An active approach to diversified tax-exempt income
Nuveen's forward-thinking approach to portfolio construction leverages 125 years as a leader in the municipal bond industry to help achieve outcomes that align with investors’ tax-exempt income objectives while seeking to minimize downside risk.
Highlights
- In September, the Fed reduced the federal funds rate by 50 bps and updated their dot plot projection. For 2024, they expect to reduce the policy rate by an additional 50 basis points. For 2025 and 2026, they expect to reduce rates by a combined 150 basis points. Treasury yields firmly declined across the curve. The 2- and 10- year yields were down 111 and 62 basis points.
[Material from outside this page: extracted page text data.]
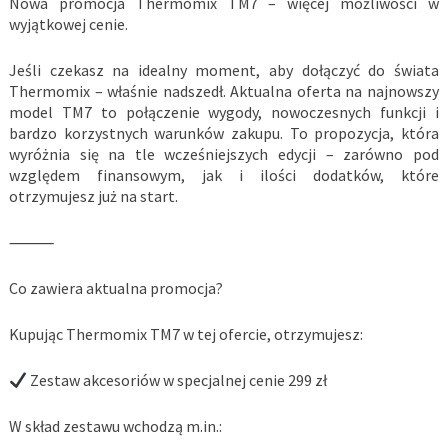
Nowa promocja Thermomix TM7 – więcej możliwości w
wyjątkowej cenie.
Jeśli czekasz na idealny moment, aby dołączyć do świata
Thermomix – właśnie nadszedł. Aktualna oferta na najnowszy
model TM7 to połączenie wygody, nowoczesnych funkcji i
bardzo korzystnych warunków zakupu. To propozycja, która
wyróżnia się na tle wcześniejszych edycji – zarówno pod
względem finansowym, jak i ilości dodatków, które
otrzymujesz już na start.
⸻
Co zawiera aktualna promocja?
Kupując Thermomix TM7 w tej ofercie, otrzymujesz:
Zestaw akcesoriów w specjalnej cenie 299 zł
W skład zestawu wchodzą m.in.:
The 2-year/10-year spread uninverted over the quarter, after over two years with the shorter-term tenor outyielding the longer-term tenor.
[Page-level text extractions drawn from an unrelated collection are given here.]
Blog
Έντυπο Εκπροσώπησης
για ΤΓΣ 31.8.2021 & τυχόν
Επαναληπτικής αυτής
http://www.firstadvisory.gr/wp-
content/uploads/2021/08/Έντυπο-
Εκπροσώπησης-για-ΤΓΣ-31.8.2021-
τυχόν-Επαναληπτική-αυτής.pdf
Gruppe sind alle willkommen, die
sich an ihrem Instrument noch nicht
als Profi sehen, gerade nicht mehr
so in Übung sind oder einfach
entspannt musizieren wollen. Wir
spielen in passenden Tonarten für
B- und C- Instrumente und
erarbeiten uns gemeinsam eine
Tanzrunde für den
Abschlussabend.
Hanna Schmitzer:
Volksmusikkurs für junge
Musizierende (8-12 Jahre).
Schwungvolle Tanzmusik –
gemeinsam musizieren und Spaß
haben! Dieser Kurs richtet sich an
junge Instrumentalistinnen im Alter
- AAA municipal/US Treasury ratios (“ratios”) were mixed over the quarter. The 2-year ratio declined by 1%, while the 10- and 30-year rose by 4% and 3%. The 2-, 10- and 30-year ratios ended the quarter at 67%, 70% and 86%.
- Changes made this quarter were reflective of the team’s view of the yield curve steepening (short-term more attractive than intermediate) and strong fundamentals for high yield. In the conservative and moderate models, intermediate was reduced for limited-term. Intermediate was also reduced for high yield in the moderate model. In the high-income model, All-American was reduced in favor of intermediate duration, driven by the yield curve steepening expectation. Additionally, limited term was reduced for high yield.